▸ **REQUIREMENT**: Starting with the first line of the records, write out each line exactly until you have included the line containing "Изготовление деталей".

** EXCERPTED DATA follows **

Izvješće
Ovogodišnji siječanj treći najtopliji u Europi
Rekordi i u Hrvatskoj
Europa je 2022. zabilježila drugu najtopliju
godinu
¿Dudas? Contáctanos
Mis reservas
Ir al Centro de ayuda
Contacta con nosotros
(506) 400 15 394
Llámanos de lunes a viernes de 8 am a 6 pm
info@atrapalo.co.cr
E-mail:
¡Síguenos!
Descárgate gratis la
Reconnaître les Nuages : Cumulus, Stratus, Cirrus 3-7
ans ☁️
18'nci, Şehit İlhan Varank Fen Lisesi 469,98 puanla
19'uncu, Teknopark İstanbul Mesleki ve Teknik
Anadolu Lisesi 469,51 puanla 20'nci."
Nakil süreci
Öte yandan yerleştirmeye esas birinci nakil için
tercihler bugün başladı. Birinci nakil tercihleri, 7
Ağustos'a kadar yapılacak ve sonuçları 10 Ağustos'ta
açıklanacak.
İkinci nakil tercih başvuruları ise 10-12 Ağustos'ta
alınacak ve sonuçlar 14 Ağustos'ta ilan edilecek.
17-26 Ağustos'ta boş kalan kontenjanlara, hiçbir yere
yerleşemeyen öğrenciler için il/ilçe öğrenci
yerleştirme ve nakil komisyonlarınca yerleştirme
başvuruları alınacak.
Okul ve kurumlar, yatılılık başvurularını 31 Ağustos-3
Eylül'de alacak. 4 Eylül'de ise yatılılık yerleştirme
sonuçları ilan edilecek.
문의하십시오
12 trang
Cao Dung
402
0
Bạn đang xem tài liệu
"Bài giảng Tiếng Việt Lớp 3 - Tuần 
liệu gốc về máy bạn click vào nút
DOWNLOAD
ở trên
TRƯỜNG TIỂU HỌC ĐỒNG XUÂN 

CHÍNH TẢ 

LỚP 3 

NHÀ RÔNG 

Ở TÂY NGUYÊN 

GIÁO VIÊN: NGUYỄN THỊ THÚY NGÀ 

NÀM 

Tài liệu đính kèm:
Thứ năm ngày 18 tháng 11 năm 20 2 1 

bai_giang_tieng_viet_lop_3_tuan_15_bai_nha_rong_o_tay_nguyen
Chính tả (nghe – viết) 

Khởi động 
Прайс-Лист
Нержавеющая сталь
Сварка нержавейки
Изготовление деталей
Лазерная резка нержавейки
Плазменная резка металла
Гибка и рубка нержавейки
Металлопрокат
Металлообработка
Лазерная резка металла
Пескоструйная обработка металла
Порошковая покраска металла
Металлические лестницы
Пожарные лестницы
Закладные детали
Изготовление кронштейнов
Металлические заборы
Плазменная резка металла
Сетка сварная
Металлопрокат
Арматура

** End of EXCERPTED DATA **

▸ **RESPONSE BELOW**:
Izvješće
Ovogodišnji siječanj treći najtopliji u Europi
Rekordi i u Hrvatskoj
Europa je 2022. zabilježila drugu najtopliju
godinu
¿Dudas? Contáctanos
Mis reservas
Ir al Centro de ayuda
Contacta con nosotros
(506) 400 15 394
Llámanos de lunes a viernes de 8 am a 6 pm
info@atrapalo.co.cr
E-mail:
¡Síguenos!
Descárgate gratis la
Reconnaître les Nuages : Cumulus, Stratus, Cirrus 3-7
ans ☁️
18'nci, Şehit İlhan Varank Fen Lisesi 469,98 puanla
19'uncu, Teknopark İstanbul Mesleki ve Teknik
Anadolu Lisesi 469,51 puanla 20'nci."
Nakil süreci
Öte yandan yerleştirmeye esas birinci nakil için
tercihler bugün başladı. Birinci nakil tercihleri, 7
Ağustos'a kadar yapılacak ve sonuçları 10 Ağustos'ta
açıklanacak.
İkinci nakil tercih başvuruları ise 10-12 Ağustos'ta
alınacak ve sonuçlar 14 Ağustos'ta ilan edilecek.
17-26 Ağustos'ta boş kalan kontenjanlara, hiçbir yere
yerleşemeyen öğrenciler için il/ilçe öğrenci
yerleştirme ve nakil komisyonlarınca yerleştirme
başvuruları alınacak.
Okul ve kurumlar, yatılılık başvurularını 31 Ağustos-3
Eylül'de alacak. 4 Eylül'de ise yatılılık yerleştirme
sonuçları ilan edilecek.
문의하십시오
12 trang
Cao Dung
402
0
Bạn đang xem tài liệu
"Bài giảng Tiếng Việt Lớp 3 - Tuần 
liệu gốc về máy bạn click vào nút
DOWNLOAD
ở trên
TRƯỜNG TIỂU HỌC ĐỒNG XUÂN 

CHÍNH TẢ 

LỚP 3 

NHÀ RÔNG 

Ở TÂY NGUYÊN 

GIÁO VIÊN: NGUYỄN THỊ THÚY NGÀ 

NÀM 

Tài liệu đính kèm:
Thứ năm ngày 18 tháng 11 năm 20 2 1 

bai_giang_tieng_viet_lop_3_tuan_15_bai_nha_rong_o_tay_nguyen
Chính tả (nghe – viết) 

Khởi động 
Прайс-Лист
Нержавеющая сталь
Сварка нержавейки
Изготовление деталей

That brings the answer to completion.